Many manufacturers are building lines consisting exclusively of pre-owned and rebuilt machinery. This arrangement works nicely if an equipment supplier stocks the pieces needed for the project or is able to source them. Pre-owned equipment can be a golden opportunity to fulfill a vital need faster, cheaper and even more effectively than with new machinery.

Here are some lessons here for the packaging equipment buyer: Used equipment has usually proven it either works or fits a need. It doesn't need to be "broken in." Very often, because it has run under "real world" conditions, it will perform "like new" with just a few upgrades. What is described as "used" is--in many cases--new, for all intents and purposes. Most likely it has never been run or has very low mileage. Perhaps a project or product was canceled before full-scale production got started. Either way, the trick here is to either know the equipment or know a reliable source, or both. Quality is not the sole province of new equipment.

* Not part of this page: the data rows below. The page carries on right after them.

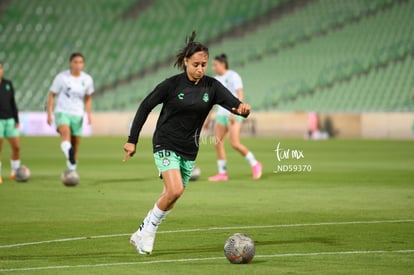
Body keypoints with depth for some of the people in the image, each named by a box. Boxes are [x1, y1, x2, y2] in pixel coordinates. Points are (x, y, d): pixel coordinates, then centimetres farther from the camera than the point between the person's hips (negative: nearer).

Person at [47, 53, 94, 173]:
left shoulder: (87, 79, 5)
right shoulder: (62, 77, -4)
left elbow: (88, 98, 18)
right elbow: (52, 95, 2)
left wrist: (89, 114, 6)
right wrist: (49, 114, -4)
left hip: (77, 115, 4)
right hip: (62, 112, -4)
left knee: (75, 147, 3)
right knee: (65, 131, -35)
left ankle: (71, 170, 17)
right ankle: (68, 151, -62)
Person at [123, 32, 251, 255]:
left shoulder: (212, 87, -3)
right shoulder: (172, 84, -11)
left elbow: (233, 103, -14)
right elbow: (145, 106, -3)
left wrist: (243, 108, -40)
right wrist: (132, 140, -4)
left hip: (189, 150, 5)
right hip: (166, 145, -4)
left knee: (170, 198, 9)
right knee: (175, 190, -23)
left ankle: (141, 236, 27)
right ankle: (149, 229, -3)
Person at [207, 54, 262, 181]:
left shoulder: (233, 76, -8)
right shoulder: (217, 80, 14)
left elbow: (240, 96, -15)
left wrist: (234, 112, -24)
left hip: (234, 114, -8)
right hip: (221, 114, 8)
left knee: (235, 143, -16)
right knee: (217, 142, -4)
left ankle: (255, 165, 2)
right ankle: (222, 173, 1)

Finding a machinery supplier that can provide a mix of new, pre-owned, rebuilt and upgraded equipment with complete integration abilities may not be easy. However, the search will be worth it if the goal is to maximize efficiency while minimizing capital expenditure. The key is for the supplier to have the ability to provide new technology for the more critical pieces in a packaging line. Labeling is a prime example of an operation for which the added flexibility and accuracy of new label application equipment may be necessary. When the right mix of capabilities is found, it will provide the best value and long-term solution to production needs.